When someone says they have cancer or MS or heart disease we reach out, telling them to be brave. We remind them of their courage. We run 5Ks to raise money.
But when someone says they have depression, often the reaction continues to be, “It’s all in your head. Just be positive. Snap out of it.” Depression is every bit as real as cancer and MS and heart disease. You would never tell someone with heart disease to “snap out of it.” People who have depression deserve the same outpouring of care, concern and ongoing support.
I am not saying this because I have depression – I am saying it because I have been witness over my entire life to how others have been treated, unheard, disbelieved, and even “unfriended” because of an illness as legitimate and real as cancer.
I am sharing this piece of my story because I want to give others hope. I want others to feel like they can fully embrace who they are.
I also very much want to change the face of depression. The media often portrays mental illness only in the severest of cases. This continues the stigma.
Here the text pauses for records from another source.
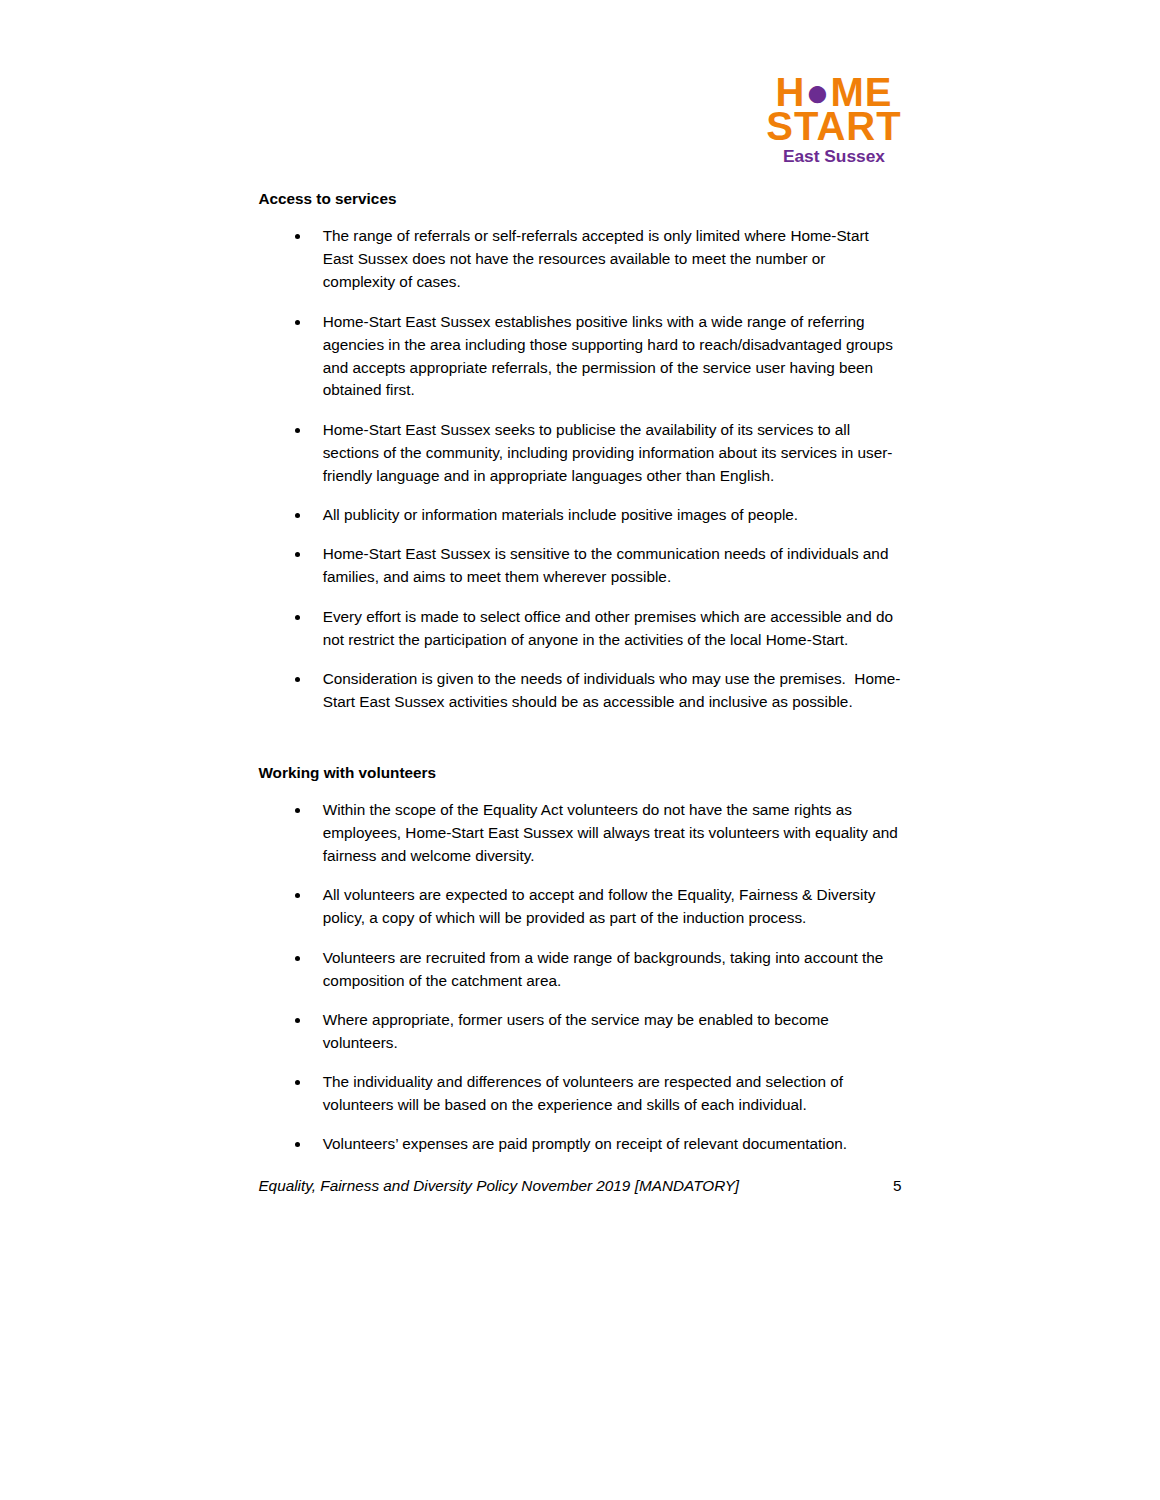H●ME START East Sussex
Access to services
The range of referrals or self-referrals accepted is only limited where Home-Start East Sussex does not have the resources available to meet the number or complexity of cases.
Home-Start East Sussex establishes positive links with a wide range of referring agencies in the area including those supporting hard to reach/disadvantaged groups and accepts appropriate referrals, the permission of the service user having been obtained first.
Home-Start East Sussex seeks to publicise the availability of its services to all sections of the community, including providing information about its services in user-friendly language and in appropriate languages other than English.
All publicity or information materials include positive images of people.
Home-Start East Sussex is sensitive to the communication needs of individuals and families, and aims to meet them wherever possible.
Every effort is made to select office and other premises which are accessible and do not restrict the participation of anyone in the activities of the local Home-Start.
Consideration is given to the needs of individuals who may use the premises. Home-Start East Sussex activities should be as accessible and inclusive as possible.
Working with volunteers
Within the scope of the Equality Act volunteers do not have the same rights as employees, Home-Start East Sussex will always treat its volunteers with equality and fairness and welcome diversity.
All volunteers are expected to accept and follow the Equality, Fairness & Diversity policy, a copy of which will be provided as part of the induction process.
Volunteers are recruited from a wide range of backgrounds, taking into account the composition of the catchment area.
Where appropriate, former users of the service may be enabled to become volunteers.
The individuality and differences of volunteers are respected and selection of volunteers will be based on the experience and skills of each individual.
Volunteers’ expenses are paid promptly on receipt of relevant documentation.
Equality, Fairness and Diversity Policy November 2019 [MANDATORY] 5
It paints a very specific picture of mental illness. Fortunately more people have come forward in the last decade and revealed their mental health status: Jane Pauley, JK Rowling, Catherine Zeta, Jim Carey, Demi Lovato, Owen Wilson, the list goes on. http://www.huffingtonpost.com/2011/08/31/celebs-with-depression_n_942771.html#s344898title=Angelina_Jolie_
The reason I’ve decided to go public is because people have said to me, “you are the most joyful person I’ve ever met. How are you so joyful all the time?”
The truth is I am not joyful all the time; that would not be human. Though I will admit I do become slightly exuberant about what many consider to be very small things: a sunny day, a dragonfly in a parking lot, pink glitter sneakers. Perhaps this joy I feel so hugely is to balance the deep sadness I also feel.
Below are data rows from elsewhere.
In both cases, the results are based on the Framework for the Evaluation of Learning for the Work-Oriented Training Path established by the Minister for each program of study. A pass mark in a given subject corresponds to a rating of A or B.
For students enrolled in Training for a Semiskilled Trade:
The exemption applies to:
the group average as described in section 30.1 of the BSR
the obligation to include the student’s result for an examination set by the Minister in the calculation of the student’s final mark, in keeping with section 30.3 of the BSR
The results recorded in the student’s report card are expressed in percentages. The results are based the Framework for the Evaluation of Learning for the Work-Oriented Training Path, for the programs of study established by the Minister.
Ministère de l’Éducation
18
In my own journey out of darkness, I felt that I could either be consumed by it or I could try to find a way to share joy with others. Joy that is not a mask on my pain, but truly feels – 100% honest and real. It is a way I have been able to connect deeply with others and to allow others a space to be completely themselves. It’s offered healing for myself and others.
The experience of coming out of darkness is different for each of us. Sometimes it is sitting in one’s pajamas eating ice cream straight out of the container. Or it’s putting on a pair of fairy wings and Free Hugging strangers. Or arriving at that moment when you can finally admit the fullness of who you are, like right now.
And yes, I do have pink wings and a tutu and a Free Hugs sign. That Free Hugs sign has saved my life. And it’s opened the door to heartfelt conversations I may have otherwise never had. It’s offered healing to others and to myself.
This is all to say: let us listen and support each other. Let us be 100% who we are with each other and know that our challenges are every bit as real and every bit as brave as anyone else’s. Together we can embrace the darkness and find the light.
Let’s share our journey together. What has helped you accept who you are? What has helped bring you light in the darkness? What would you like to share about Your journey? Would hearing more about mine be helpful to you? Anything you want to know, ask. Anything you’d like to share, please do.